● **PROVIDED TEXT**:
- Opening Delimiter -

Giulio's tutors declined to answer prosecutors' questions

Redazione Ansa

(ANSA) - Rome, June 8 - The family of Giulio Regeni, the Cambridge research student tortured and murdered in Egypt, on Wednesday voiced "sorrow and disappointment for the refusal of his Cambridge tutors" to answer Italian prosecutors' questions on the case. "We entrusted our son Giulio to the university community of Cambridge and we expected the utmost, concrete solidarity from this community, and therefore total collaboration in the search fror the truth on his kidnapping and terrible murder in Cairo while he was doing research work for the university," the family said in a statement. Paola and Claudia Regeni urged "all, without omerta', to sincerely and actively work to get at the truth on Giulio's barbaric murder, and to collaborate to this end with Rome prosecutors, in whom we place our utmost confidence". They said "those who believe in the rigour of research, the duty of solidarity, and the safeguard of human rights cannot shun the moral and civic duty to contribute to the investigations".
    Cambridge University teachers supervising Regeni declined to answer Italian prosecutors' questions on emails about his work on Egyptian trade unions, judicial sources said Tuesday.
    Regeni's supervisor Maha Abdelrahman and others availed themselves of the option of not answering questions from Rome assistant prosecutor Sergio Colaiocco and security police, the sources said.

- Closing Delimiter -

● **REQUIREMENT 1**: In the Regeni news item, who is named as Regeni's supervisor at Cambridge?
● **REQUIREMENT 2**: Write the next part of the Regeni news item, starting after its last sentence.
The lines after this come from a different source.

● **INPUT DATA**:
- Opening Delimiter -

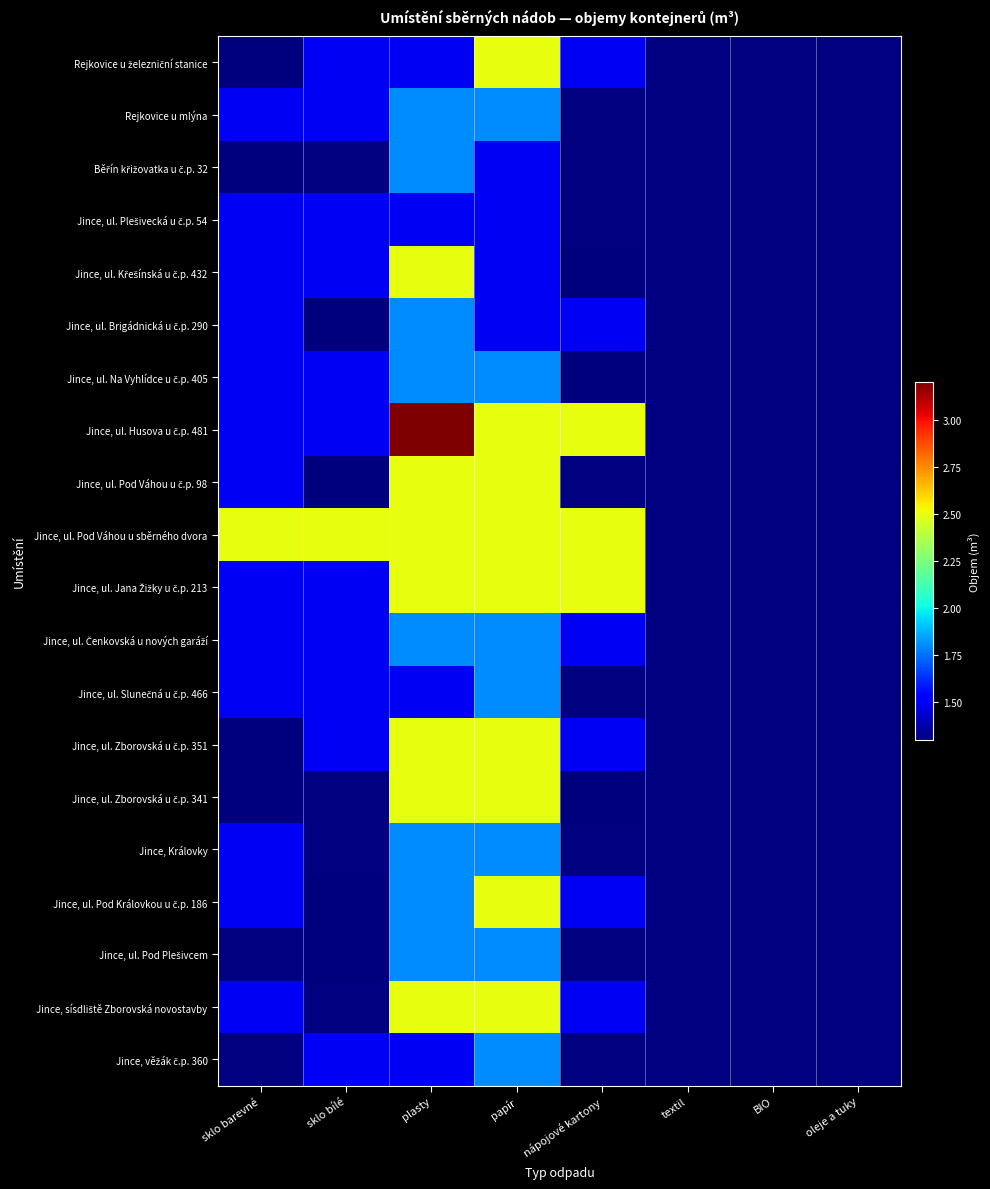

What is the highest value of the Jince, ul. Brigádnická u č.p. 290 series?

1.8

- Closing Delimiter -

● **OUTPUT 1**: Maha Abdelrahman

● **OUTPUT 2**:
    Prosecutors had been hoping the emails might shed light on Regeni's contacts and work with the trade union movement, which some think may have been linked to his murder.
    Regeni, 28, went missing on the night of January 25, the heavily policed fifth anniversary of the uprising that toppled former strongman Hosni Mubarak, and his burned, mutilated, and partially unclothed body turned up in a ditch on the road to Alexandria on February 3.
    Egypt has repeatedly denied its security forces were behind the torture and murder of Regeni, a Cambridge doctoral student researching Egyptian trade unions.
    Egyptian authorities have offered up a series of unlikely explanations ranging from a car crash, to a gay lovers' quarrel gone wrong, to a kidnap for ransom that turned deadly.
    Italy has rejected all those versions.
    Human rights groups say Regeni is among some 500 people who have disappeared in Egypt over the last eight months.